The paper says it’s “time for the Jewish community to engage in this delicate complicated debate.” Yes indeed it’s “delicate [and] complicated.” Those phrases so bathed in pain and sensitivity are the best tipoff that the editorialists are about to say something that should be beyond the bounds of appropriate discourse — and indeed they do.

 

THE ROAD ISN’T THE VEHICLE In his Jewish Week column to which I referred previously Gary Rosenblatt also notes that the UJA-Federation study’s findings “underscore … the pivotal role of the Modern Orthodox community” which has “moved to the right.” But he continues “There are those of us within that community who argue that for the sake of Klal Yisrael and Jewish unity halachah should function as more of a gateway than a barricade on issues from communal participation to conversion. The question is how far religious parameters can be stretched for the sake of harmony.…”
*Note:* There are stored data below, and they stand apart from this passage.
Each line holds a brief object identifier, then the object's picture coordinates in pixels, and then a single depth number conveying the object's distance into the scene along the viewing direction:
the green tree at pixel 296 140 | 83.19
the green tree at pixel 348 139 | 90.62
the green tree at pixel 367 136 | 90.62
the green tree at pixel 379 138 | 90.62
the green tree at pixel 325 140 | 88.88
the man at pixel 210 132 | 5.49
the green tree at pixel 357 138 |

But in this it seems to me Rosenblatt has it precisely backwards. Halachah isn’t a vehicle for unity; unity is an ideal that reflects our shared covenant as servants of Hashem and keepers of His Torah. As I wrote in a recent symposium on Jewish unity in the OU’s Jewish Action magazine

The pursuit of unity amongst Jews is in essence an effort to actualize a deeper spiritual linkage that already exists between us all.… Jewish unity can’t possibly be invoked in furtherance of objectives that are injurious to the very relationship with G-d and His Torah that gives that unity its substance.